Fazendo o diabo,
de novo
Eliane
Cantanhêde
A presidente Dilma Rousseff termina o
ano de 2015 como começou, arrogante, errática e metida numa crise monumental,
agora tentando escapar do impeachment sob um fogo cruzado: de um lado, a
sociedade e o setor produtivo exigindo responsabilidade e ajuste das contas
públicas; de outro, a pressão do PT para dobrar a aposta do primeiro mandato e
priorizar uma política econômica populista em detrimento do bom senso e do
desenvolvimento sustentável.
A mente e o coração de Dilma balançam
entre uma coisa (botar a casa em ordem) e outra (ceder à tentação de agradar
PT, CUT, MST e UNE). É aí que mora o perigo. Os sinais da presidente na reta final
deste ano já tão dramático são no sentido de que, para tentar salvar o pescoço
e a fidelidade dos movimentos alinhados ao PT, “faz-se o diabo”, como nas
eleições.
Com a saída de Joaquim Levy,
evaporou-se o último e pálido empenho de Dilma com os ajustes, a
responsabilidade fiscal, a possibilidade de o Brasil recuperar a credibilidade
externa e interna e se preparar para voltar a crescer em 2017.
Com a chegada de
Nelson Barbosa, aumentam as dúvidas sobre a capacidade de Dilma de fazer o que
é preciso para tirar o País da crise.
Barbosa é um, digamos,
“desenvolvimentista”, apegado à velha ideia – nunca admitida, mas praticada na
“nova matriz econômica” – de que um pouquinho de inflação não faz mal a
ninguém, desde que crie uma fugaz sensação de bem-estar em eleitores ou em
entrevistados das pesquisas de opinião. Antes, era o “tudo pelo social”. Agora,
é o “tudo pela popularidade periclitante de Dilma”.
Até um ato burocrático de ontem
reforça emblematicamente essa opção de Dilma: a sanção de uma lei do Congresso
que alterou de 50 para 10 anos o prazo desde a morte para a inclusão de
brasileiros no Livro dos Heróis da Pátria. A medida tem um único intuito: transformar Leonel Brizola em “Herói da
Pátria”.
A decisão, publicada no Diário
Oficial da União nos estertores de 2015, tem simbologia, porque relembra a
todos que Dilma foi do PDT e só o trocou pelo PT em 2001, às vésperas da
primeira eleição de Lula para a Presidência. E que ela mudou de partido, mas manteve
sua alma brizolista.
O que significa? O brizolismo foi
construído em cima de quatro pilares: o combate à ditadura militar, de fato
heroico; o caudilhismo; o velho “nacionalismo” que achava bacana fechar as
portas aos investimentos e avanços internacionais; e o “estatismo”, pelo qual
as canetadas do Estado seriam mais benéficas ao País do que a força e as
potencialidades da parceria do setor privado com a sociedade.

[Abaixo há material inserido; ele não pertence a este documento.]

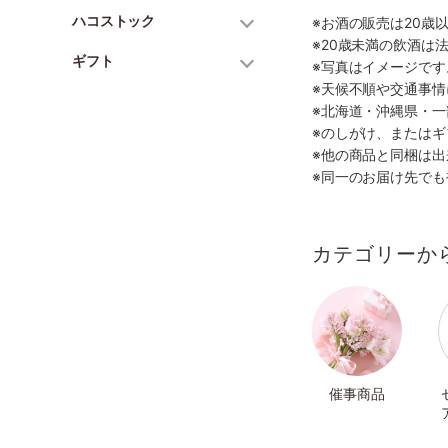
ハコストック
※お酒の販売は20歳
※20歳未満の飲酒は
ギフト
※写真はイメージで
※天候不順や交通事
※北海道・沖縄県・
※のしがけ、または
※他の商品と同梱は
※同一のお届け先で
カテゴリーか
催事商品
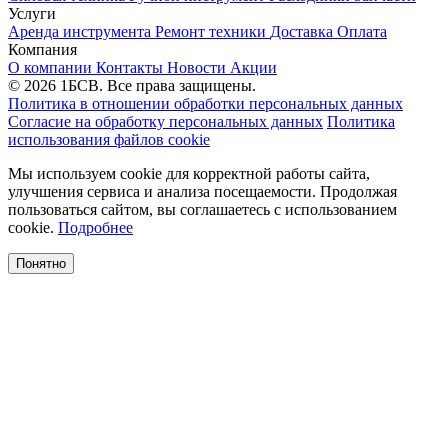
Услуги
Аренда инструмента
Ремонт техники
Доставка
Оплата
Компания
О компании
Контакты
Новости
Акции
© 2026 1БСВ. Все права защищены.
Политика в отношении обработки персональных данных
Согласие на обработку персональных данных
Политика
использования файлов cookie
Мы используем cookie для корректной работы сайта,
улучшения сервиса и анализа посещаемости. Продолжая
пользоваться сайтом, вы соглашаетесь с использованием
cookie.
Подробнее
Понятно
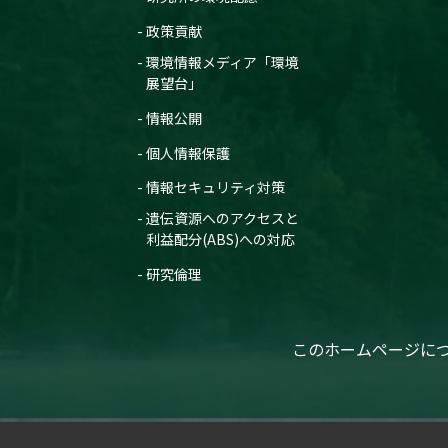
政策貢献
環境情報メディア「環境
展望台」
情報公開
個人情報保護
情報セキュリティ対策
遺伝資源へのアクセスと
利益配分(ABS)への対応
研究倫理
このホームページに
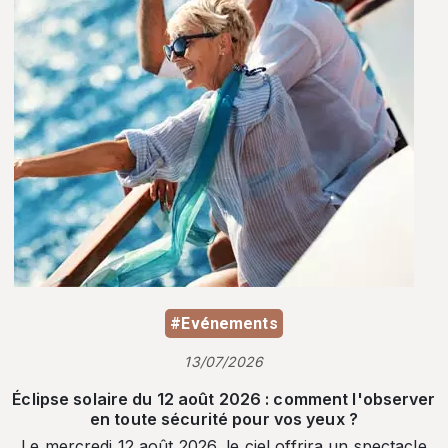
#Evénements
13/07/2026
Éclipse solaire du 12 août 2026 : comment l'observer
en toute sécurité pour vos yeux ?
Le mercredi 12 août 2026, le ciel offrira un spectacle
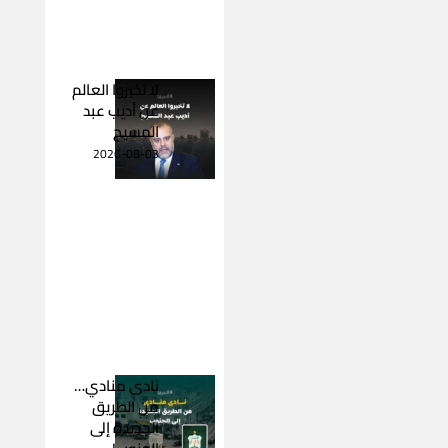
لا تخبروا العالم
عن أديب عبد
المسيح
2026-08-03
نادى منادي…
من الطريق
الجديدة إلى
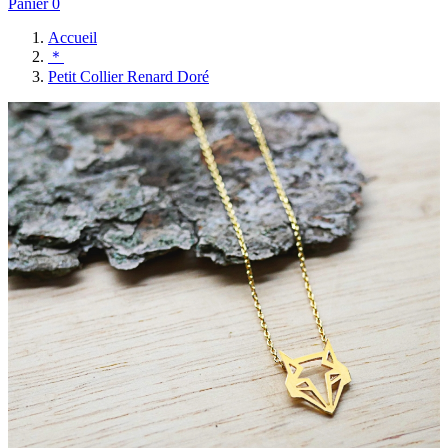
Panier
0
Accueil
＊
Petit Collier Renard Doré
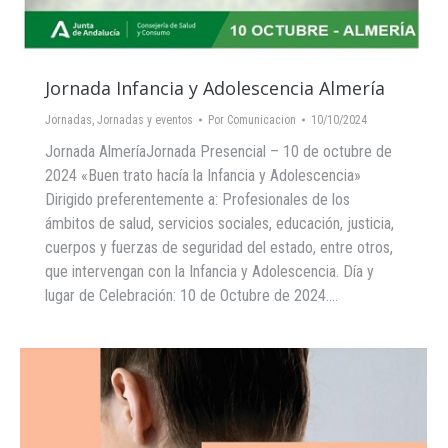
Jornada Infancia y Adolescencia Almería
Jornadas
,
Jornadas y eventos
Por
Comunicacion
10/10/2024
Jornada AlmeríaJornada Presencial – 10 de octubre de
2024 «Buen trato hacía la Infancia y Adolescencia»
Dirigido preferentemente a: Profesionales de los
ámbitos de salud, servicios sociales, educación, justicia,
cuerpos y fuerzas de seguridad del estado, entre otros,
que intervengan con la Infancia y Adolescencia. Día y
lugar de Celebración: 10 de Octubre de 2024.…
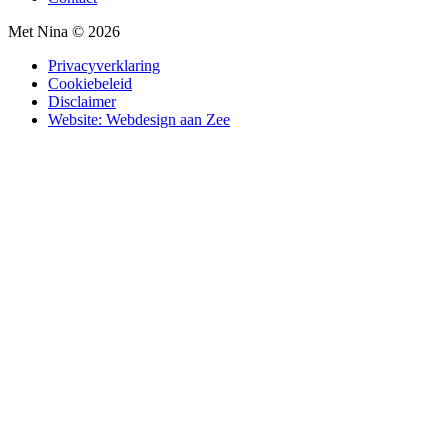
Met Nina © 2026
Privacyverklaring
Cookiebeleid
Disclaimer
Website: Webdesign aan Zee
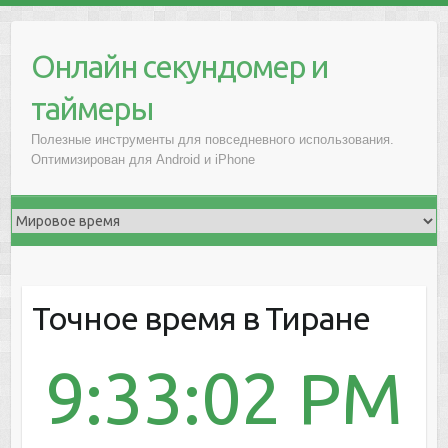
Онлайн секундомер и
таймеры
Полезные инструменты для повседневного использования.
Оптимизирован для Android и iPhone
Точное время в Тиране
9:33:02 PM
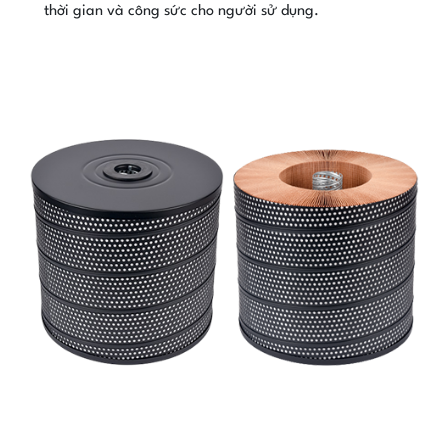
thời gian và công sức cho người sử dụng.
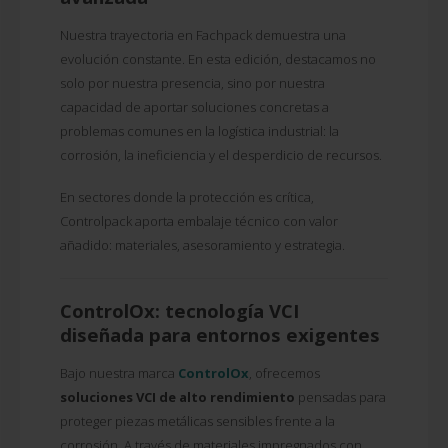
Nuestra trayectoria en Fachpack demuestra una
evolución constante. En esta edición, destacamos no
solo por nuestra presencia, sino por nuestra
capacidad de aportar soluciones concretas a
problemas comunes en la logística industrial: la
corrosión, la ineficiencia y el desperdicio de recursos.
En sectores donde la protección es crítica,
Controlpack aporta embalaje técnico con valor
añadido: materiales, asesoramiento y estrategia.
ControlOx: tecnología VCI
diseñada para entornos exigentes
Bajo nuestra marca
ControlOx
, ofrecemos
soluciones VCI de alto rendimiento
pensadas para
proteger piezas metálicas sensibles frente a la
corrosión. A través de materiales impregnados con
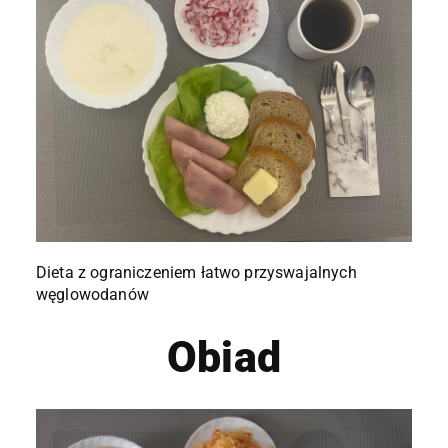
Dieta z ograniczeniem łatwo przyswajalnych
węglowodanów
Obiad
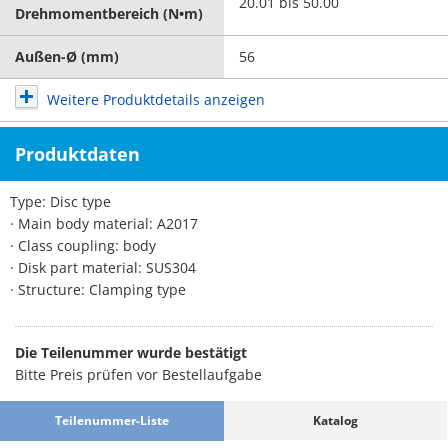
20.01 bis 50.00
Drehmomentbereich (N•m)
Außen-Ø (mm)
56
Weitere Produktdetails anzeigen
Produktdaten
Type: Disc type
· Main body material: A2017
· Class coupling: body
· Disk part material: SUS304
· Structure: Clamping type
Die Teilenummer wurde bestätigt
Bitte Preis prüfen vor Bestellaufgabe
Teilenummer-Liste
Katalog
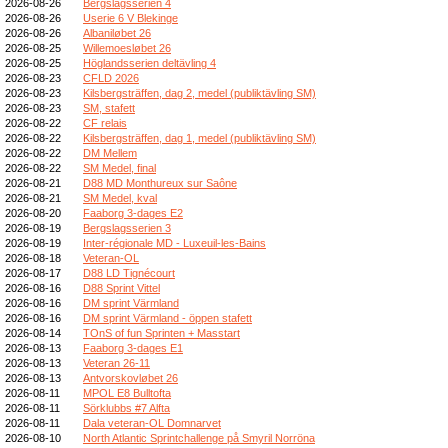
2026-08-26
Bergslagsserien 4
2026-08-26
Userie 6 V Blekinge
2026-08-26
Albaniløbet 26
2026-08-25
Willemoesløbet 26
2026-08-25
Höglandsserien deltävling 4
2026-08-23
CFLD 2026
2026-08-23
Kilsbergsträffen, dag 2, medel (publiktävling SM)
2026-08-23
SM, stafett
2026-08-22
CF relais
2026-08-22
Kilsbergsträffen, dag 1, medel (publiktävling SM)
2026-08-22
DM Mellem
2026-08-22
SM Medel, final
2026-08-21
D88 MD Monthureux sur Saône
2026-08-21
SM Medel, kval
2026-08-20
Faaborg 3-dages E2
2026-08-19
Bergslagsserien 3
2026-08-19
Inter-régionale MD - Luxeuil-les-Bains
2026-08-18
Veteran-OL
2026-08-17
D88 LD Tignécourt
2026-08-16
D88 Sprint Vittel
2026-08-16
DM sprint Värmland
2026-08-16
DM sprint Värmland - öppen stafett
2026-08-14
TOnS of fun Sprinten + Masstart
2026-08-13
Faaborg 3-dages E1
2026-08-13
Veteran 26-11
2026-08-13
Antvorskovløbet 26
2026-08-11
MPOL E8 Bulltofta
2026-08-11
Sörklubbs #7 Alfta
2026-08-11
Dala veteran-OL Domnarvet
2026-08-10
North Atlantic Sprintchallenge på Smyril Norröna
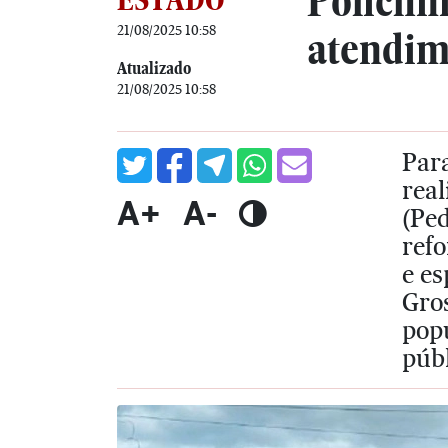
Policlín
21/08/2025 10:58
atendim
Atualizado
21/08/2025 10:58
Para
real
A+
A-
(Ped
ref
e es
Gro
pop
públ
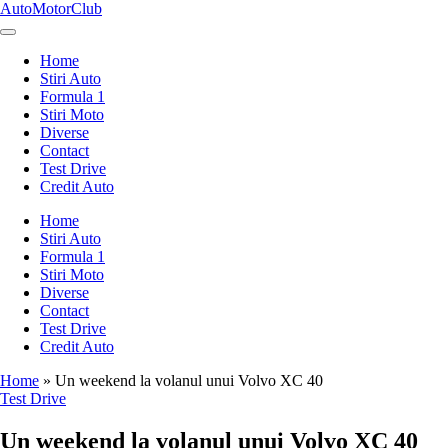
Skip
AutoMotorClub
to
Totul
content
despre
Home
masini
Stiri Auto
si
Formula 1
pasionatii
Stiri Moto
de
Diverse
masini
Contact
Test Drive
Credit Auto
Home
Stiri Auto
Formula 1
Stiri Moto
Diverse
Contact
Test Drive
Credit Auto
Home
»
Un weekend la volanul unui Volvo XC 40
Posted
Test Drive
in
Un weekend la volanul unui Volvo XC 40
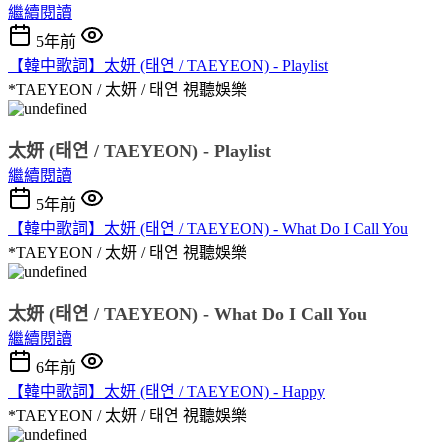
繼續閱讀
5年前
【韓中歌詞】太妍 (태연 / TAEYEON) - Playlist
*TAEYEON / 太妍 / 태연
視聽娛樂
太妍 (태연 / TAEYEON) - Playlist
繼續閱讀
5年前
【韓中歌詞】太妍 (태연 / TAEYEON) - What Do I Call You
*TAEYEON / 太妍 / 태연
視聽娛樂
太妍 (태연 / TAEYEON) - What Do I Call You
繼續閱讀
6年前
【韓中歌詞】太妍 (태연 / TAEYEON) - Happy
*TAEYEON / 太妍 / 태연
視聽娛樂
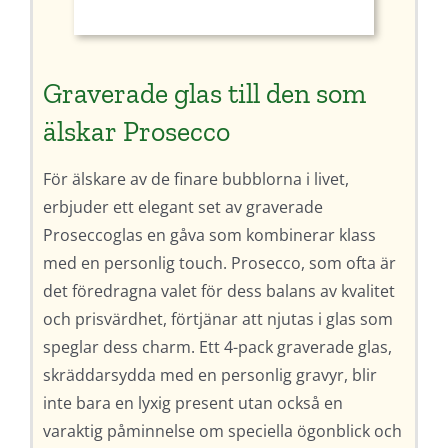
Graverade glas till den som
älskar Prosecco
För älskare av de finare bubblorna i livet,
erbjuder ett elegant set av graverade
Proseccoglas en gåva som kombinerar klass
med en personlig touch. Prosecco, som ofta är
det föredragna valet för dess balans av kvalitet
och prisvärdhet, förtjänar att njutas i glas som
speglar dess charm. Ett 4-pack graverade glas,
skräddarsydda med en personlig gravyr, blir
inte bara en lyxig present utan också en
varaktig påminnelse om speciella ögonblick och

Dilma é isto: foi uma guerreira
contra a ditadura, tem uma alma mandona e é uma “nacionalista” às antigas e uma
estatizante capaz de desestruturar o setor elétrico e de segurar
artificialmente as tarifas públicas pela convicção de estar praticando o “bem”,
o “justo”, “o que é melhor para o povo”.
Dilma e Levy eram como água e vinho,
que nunca se misturam. Mas Dilma e Barbosa têm tudo a ver. E foi a aliança
ideológica e de princípios econômicos entre eles que deu no que deu em 2015.
Dilma pode querer dobrar a aposta, mas deve saber o quanto será perigoso, para
o País e para ela, trocar a estabilidade e o futuro por um efêmero apoio do PT
e de seus aliados. Eles nunca serão PDT, como Dilma nunca será PT.